Data supplied Block Start

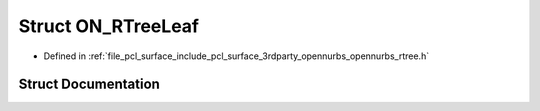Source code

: .. _exhale_struct_struct_o_n___r_tree_leaf:

Struct ON_RTreeLeaf
===================

- Defined in :ref:`file_pcl_surface_include_pcl_surface_3rdparty_opennurbs_opennurbs_rtree.h`


Struct Documentation
--------------------


.. doxygenstruct:: ON_RTreeLeaf
   :members:
   :protected-members:
   :undoc-members:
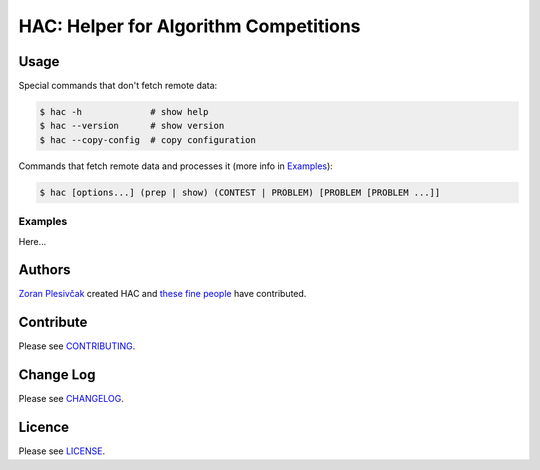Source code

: **************************************
HAC: Helper for Algorithm Competitions
**************************************

=====
Usage
=====


Special commands that don't fetch remote data:

.. code-block:: bash

    $ hac -h             # show help
    $ hac --version      # show version
    $ hac --copy-config  # copy configuration


Commands that fetch remote data and processes it (more info in `Examples`_):

.. code-block:: bash

    $ hac [options...] (prep | show) (CONTEST | PROBLEM) [PROBLEM [PROBLEM ...]]


--------
Examples
--------

Here...


=======
Authors
=======

`Zoran Plesivčak`_ created HAC and `these fine people`_ have contributed.


==========
Contribute
==========

Please see `CONTRIBUTING <https://github.com/plesiv/hac/blob/master/CONTRIBUTING.rst>`_.


==========
Change Log
==========

Please see `CHANGELOG <https://github.com/plesiv/hac/blob/master/CHANGELOG.rst>`_.


=======
Licence
=======

Please see `LICENSE <https://github.com/plesiv/hac/blob/master/LICENSE>`_.


.. _Zoran Plesivčak: http://plesiv.com
.. _these fine people: https://github.com/plesiv/hac/contributors

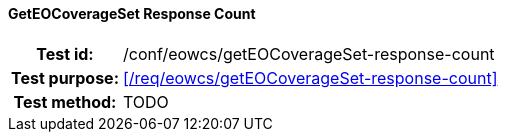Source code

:==== GetEOCoverageSet Response Count
[cols=">20h,<80d",width="100%"]
|===
|Test id: |/conf/eowcs/getEOCoverageSet-response-count
|Test purpose: |<</req/eowcs/getEOCoverageSet-response-count>>
|Test method:
a|
TODO
|===

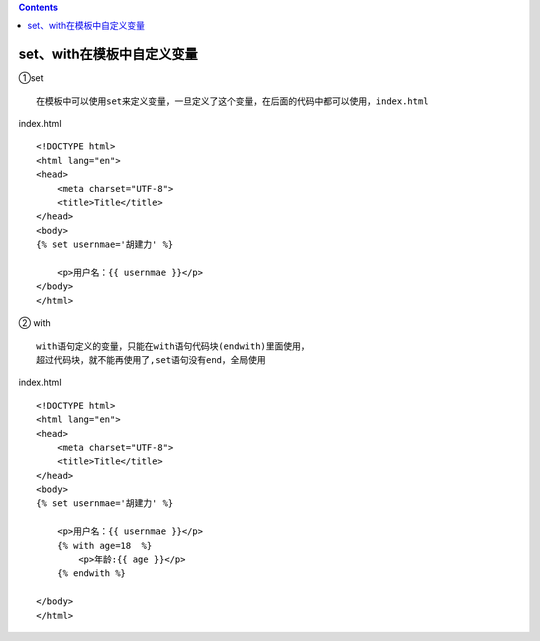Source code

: .. contents::
   :depth: 3
..

set、with在模板中自定义变量
===========================

①set

::

   在模板中可以使用set来定义变量，一旦定义了这个变量，在后面的代码中都可以使用，index.html

index.html

::

   <!DOCTYPE html>
   <html lang="en">
   <head>
       <meta charset="UTF-8">
       <title>Title</title>
   </head>
   <body>
   {% set usernmae='胡建力' %}

       <p>用户名：{{ usernmae }}</p>
   </body>
   </html>

|image0|

② with

::

   with语句定义的变量，只能在with语句代码块(endwith)里面使用，
   超过代码块，就不能再使用了,set语句没有end，全局使用

index.html

::

   <!DOCTYPE html>
   <html lang="en">
   <head>
       <meta charset="UTF-8">
       <title>Title</title>
   </head>
   <body>
   {% set usernmae='胡建力' %}

       <p>用户名：{{ usernmae }}</p>
       {% with age=18  %}
           <p>年龄:{{ age }}</p>
       {% endwith %}

   </body>
   </html>

|image1|

.. |image0| image:: ../../../_static/flask7.png
.. |image1| image:: ../../../_static/flask8.png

Data supplied Block End

» **Task goal**
A single number is expected: how many lines in the entries above hold the word "remote".

» **Solution**
2